# Back from Colorado.



## Pointpuller (Sep 7, 2016)

After 9 years of applying for a Colorado Mule Deer tag I finally drew 1 but it wasn't my 1st choice hunt.  Didnt know much about the Unit but I didnt lose my pref points by drawing the 2nd choice so I decided to go.  After a 29 hour straight through solo drive I arrived.  Spent the first 2 days sleeping in a pup tent while scouting for a spot I liked.  Finally found what I was looking for and set up camp.





Tough hunt!  Very few deer.  Setting up on ridge tops glassing for hours and I saw a few good bucks but they were all on private land well below me.  On the 5th day I did a midday stalk through an Aspen thicket and hit pay dirt.  It was raining so I was able to stalk along silently.  Saw deer legs at about 15 yards and got ready.  She was feeding hard quartering away and I drew and shot.  Missed low between front legs but got LUCKY and sliced the neck as she had her head down feeding.  She ran straight down hill, 40yds from my tent and piled up about 150yds from camp.  After countless hours and miles from camp it happened right there.  Had a great time and was extremely satisfied getting it done on my terms.  Looking forward to my next hunt out there, hopefully with a 1st choice draw.


----------



## Allen Oliver (Sep 7, 2016)

Congrats that's a fine deer!


----------



## Barry Duggan (Sep 7, 2016)

Good stuff.


----------



## Barebowyer (Sep 7, 2016)

Congrats man!  That's awesome!!


----------



## blood on the ground (Sep 8, 2016)

Yes sir!
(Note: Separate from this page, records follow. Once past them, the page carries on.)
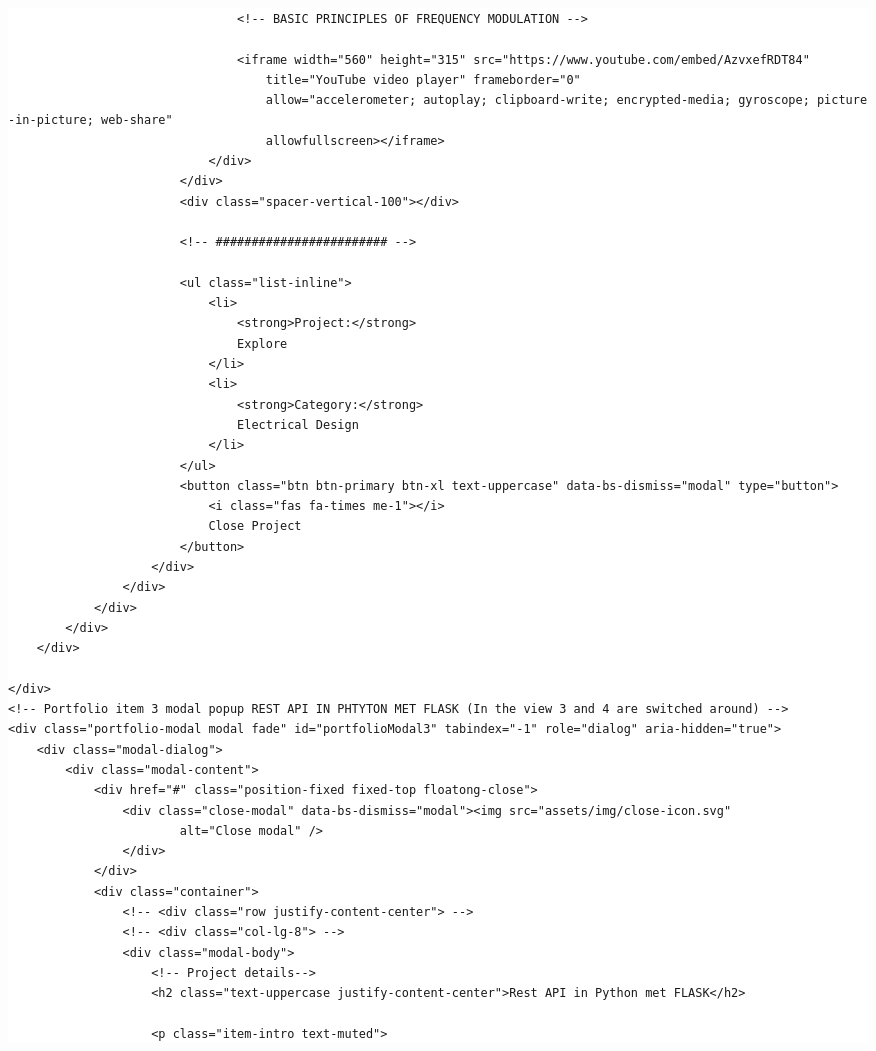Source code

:                                     <!-- BASIC PRINCIPLES OF FREQUENCY MODULATION -->

                                    <iframe width="560" height="315" src="https://www.youtube.com/embed/AzvxefRDT84"
                                        title="YouTube video player" frameborder="0"
                                        allow="accelerometer; autoplay; clipboard-write; encrypted-media; gyroscope; picture-in-picture; web-share"
                                        allowfullscreen></iframe>
                                </div>
                            </div>
                            <div class="spacer-vertical-100"></div>

                            <!-- ######################## -->

                            <ul class="list-inline">
                                <li>
                                    <strong>Project:</strong>
                                    Explore
                                </li>
                                <li>
                                    <strong>Category:</strong>
                                    Electrical Design
                                </li>
                            </ul>
                            <button class="btn btn-primary btn-xl text-uppercase" data-bs-dismiss="modal" type="button">
                                <i class="fas fa-times me-1"></i>
                                Close Project
                            </button>
                        </div>
                    </div>
                </div>
            </div>
        </div>

    </div>
    <!-- Portfolio item 3 modal popup REST API IN PHTYTON MET FLASK (In the view 3 and 4 are switched around) -->
    <div class="portfolio-modal modal fade" id="portfolioModal3" tabindex="-1" role="dialog" aria-hidden="true">
        <div class="modal-dialog">
            <div class="modal-content">
                <div href="#" class="position-fixed fixed-top floatong-close">
                    <div class="close-modal" data-bs-dismiss="modal"><img src="assets/img/close-icon.svg"
                            alt="Close modal" />
                    </div>
                </div>
                <div class="container">
                    <!-- <div class="row justify-content-center"> -->
                    <!-- <div class="col-lg-8"> -->
                    <div class="modal-body">
                        <!-- Project details-->
                        <h2 class="text-uppercase justify-content-center">Rest API in Python met FLASK</h2>

                        <p class="item-intro text-muted">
Looks like a fine trip for sure! I'm loving that room with a view!


----------



## dpoole (Sep 8, 2016)

Public land hunting by your self AWESOME HUNT


----------



## bowhunterdavid (Sep 8, 2016)

Congrats , there is nothing like hunting out west.


----------



## kmckinnie (Sep 8, 2016)

WTG. Looked like a fine camp. 
That deer had some meat.


----------



## jasonp (Sep 8, 2016)

Congrats on the mule deer!! What unit did you hunt? I was in Crested Butte Colorado 2 years ago elk hunting.  I think it's was unit 54. I saw elk and lots of mule deer.


----------



## Todd Cook (Sep 8, 2016)

Outstanding! I love it out there and hope to go back. I've hunted muleys twice and haven't killed one yet. That's a fine deer. Congratulations.


----------



## Jake Allen (Sep 8, 2016)

Great experience, hunt and thanks for the story and pictures!
Congratulations.


----------



## GregoryB. (Sep 8, 2016)

I would be happy to shoot that deer any day . Congrats.


----------



## jerry russell (Sep 8, 2016)

Mule deer rank way up there on my favorite things to hunt.  Congratulations.


----------



## robert carter (Sep 8, 2016)

Outstanding!!! I gotta get out of the swamp sometime.RC


----------



## Al33 (Sep 8, 2016)

That's fantastic!! I admire your will to do it yourself by yourself. That's a mighty long drive by yourself too!!


----------



## AllAmerican (Sep 8, 2016)

An admirable accomplishment!  Congrats.  Great pictures And thank you for sharing, that's what it's all about.  Looks like the elk may have been chewing on that Aspen tree your deer is hanging from.


----------



## Pointpuller (Sep 8, 2016)

Thanks for all the kind words.  It was a great trip but a tough hunt.  I was in Unit 15 and I wouldn't recommend it for an archery Mule deer hunt but you can pull it off if your determined and not picky.  Ive had lots better Mule deer hunts in Wyoming.  Should draw MD, Antelope and elk this upcoming year in Wy.  Im hoping when I finally draw the Colorado 1st choice deer tag I will still have the fortitude to get a good one.  Killed several mountable elk and antelope but haven't closed the deal on a good mule deer yet.


----------



## Stump Shooter (Sep 8, 2016)

You done good, enjoyed the story.


----------



## Todd Cook (Sep 8, 2016)

Great. Just great. Now you got me thinking about muleys again. I got some unfinished business in those mountains.


----------



## sawtooth (Sep 9, 2016)

That was great to read. Good job man. Your motivation is motivating me.


----------



## dm/wolfskin (Sep 19, 2016)

Good deal. I love hunting out West.


----------



## SELFBOW (Sep 20, 2016)

Awesome!


----------